I starte to wonder if I could doze off while resting my head against the seductively comfortable cushion lining the Raven High restaurant's only wicker chair out on the patio, when Clayton continues: "Then he really caught me off guard," he throws his head back, now firmly holding both of Jon's hands, and nearly tipping over both of their chairs.
"Jon said I was the most heroic asshole he had ever met, and planted a kiss right on my lips before I could count to one and three quarters.  Bear in mind, this was in front of the girl I thought I wanted to marry one day, and her two best friends.
"That day was officially the end of my old life and the beginning of my new one, with my sweetheart.  I kissed the silly flower boy back.  I couldn't resist.  He impressed me and I felt the rush of endorphins that was so foreign to me when I saved Jon's mother that fateful Sunday.  I realized at that very moment, the endorphins were never for Miss Abbermath and hardly for the fact that I saved some old, obese woman.  Sorry hun," he cheats a loving grin towards Jon.  "The feeling was because of Jon.  I liked him from then on, but was too scared to admit it, even to myself.
"Lisa, her friends and other students around us who witnessed what had happened, all froze in shock, and watched me as I confessed to Jon, 'I didn't only save your life that day I performed CPR on your mom.  I saved mine too,' and I picked one of the flowers that Jon so gracefully provided a detail analysis of and placed it gently behind Jon's left ear in front of everyone on that side of the greenhouse.  We definitely weren't allowed to pick the flowers in the greenhouse, let alone touch them, but I didn't care.  I think I had to do detention the next day for that.  I didn't mind.  I was on cloud nine, but still in such a state of denial that I was unclear as to why I felt so damn good."
To this day, Jon receives a bouquet from Clayton of the same flower at the first of every month, and Jon refuses to call the orchids anything but Hemoglobins.
Clayton and Jon could not get married in Raven, Virginia because it is illegal for two men to be wedded to each other in that state, so they took a redeye to San Francisco only five years after Miss Abbermath's near overdose, and were happily married on a moment's whim.  They later moved to San Francisco and now own a house in the suburbs.
We are back in Raven, Virginia this morning, after the couple so graciously agreed to fly out here just to be featured in a story here at Raven High.
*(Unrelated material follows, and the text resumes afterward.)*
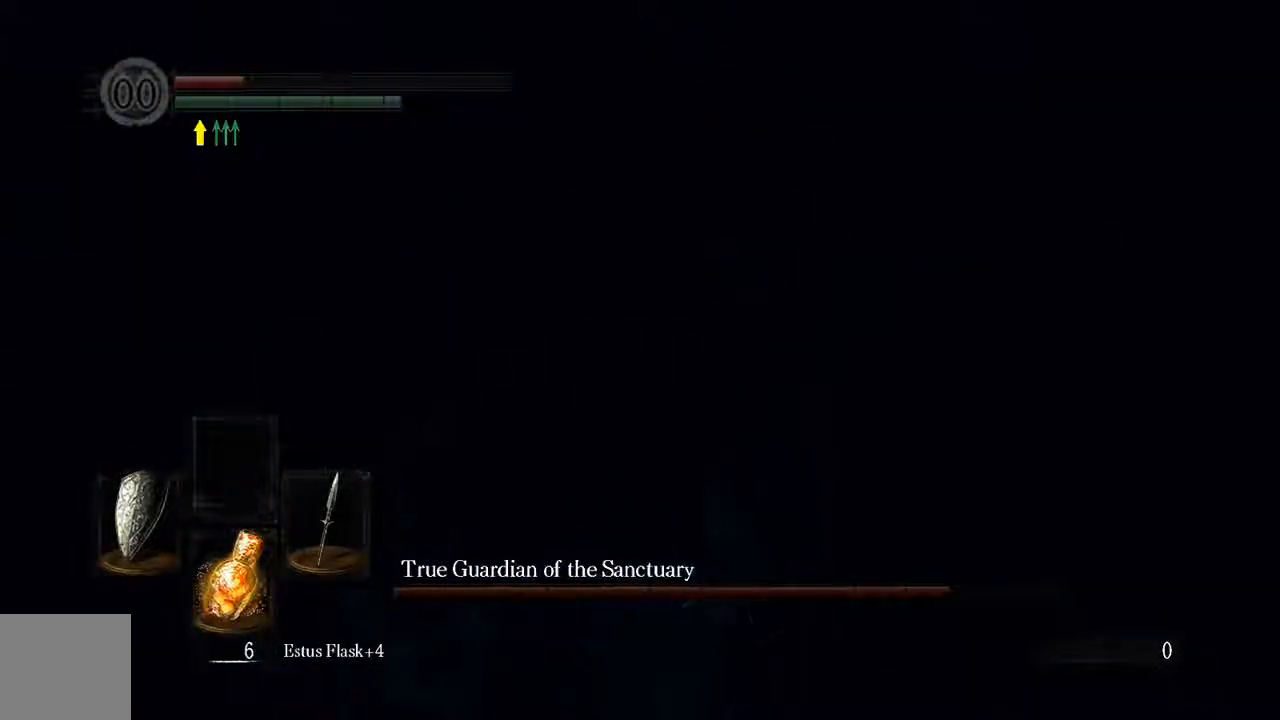
Gameplay with a controller (Xbox layout); each line is a JSON object with the inputs held at the frame after it (dt_ms = milliseconds from this image to that frame). "events" lists button and stick changes between this image and that frame as [ms after this image, input, new state], when the widget could be followed in between. Not read: L3.
{"dt_ms": 500, "buttons": [], "left_stick": "up-left", "right_stick": "center", "events": [[133, "R1", "down"], [267, "R1", "up"]]}
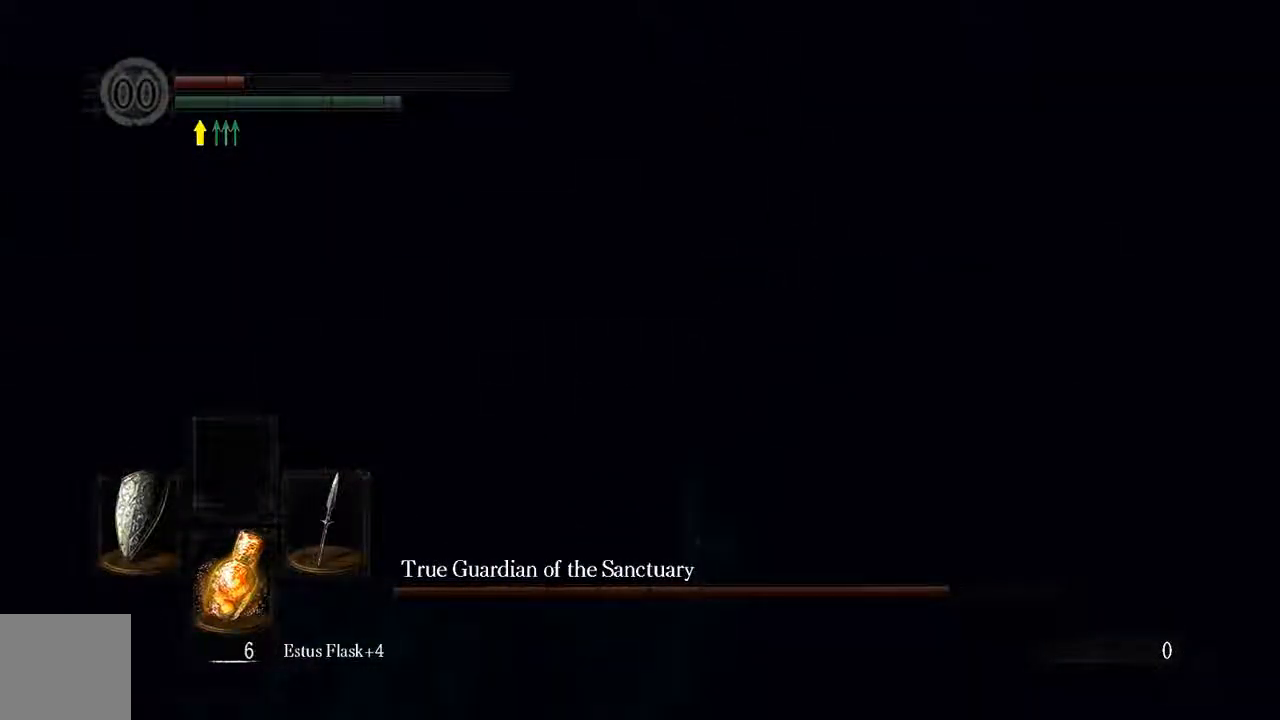
{"dt_ms": 500, "buttons": [], "left_stick": "center", "right_stick": "center", "events": [[100, "X", "down"], [233, "X", "up"], [333, "X", "down"], [333, "left_stick", "center"], [417, "X", "up"]]}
I think we are all a lot more tolerable here of men who love men or women who love women, and it's because of Jon and Clayton.
Little did naive little Clayton, the closeted and former Raven High Student anticipate that "Hemoglobins", which were actually orchids, would end up being the school flower.  The nickname actually caught on fast after protesters for gay rights helped students see hemoglobin, which is actually the name for the blood cells that carry oxygen around the body, as as a symbol for what every person in the world has in common, regardless of their sexual orientation: blood pumping through their veins.  And the oxygen we all breathe together.
Jon gave up alcohol, but on occasion, the two love birds still light up a blunt and toast to Miss Abbermath and the diet pills that changed their lives.  
This is Donald Hues, senior at Raven High, signing off.  Let's keep on turning Virginia, and the rest of the world for that matter, into a more suitable place for love.  Oh, and GO HEMOGLOBINS!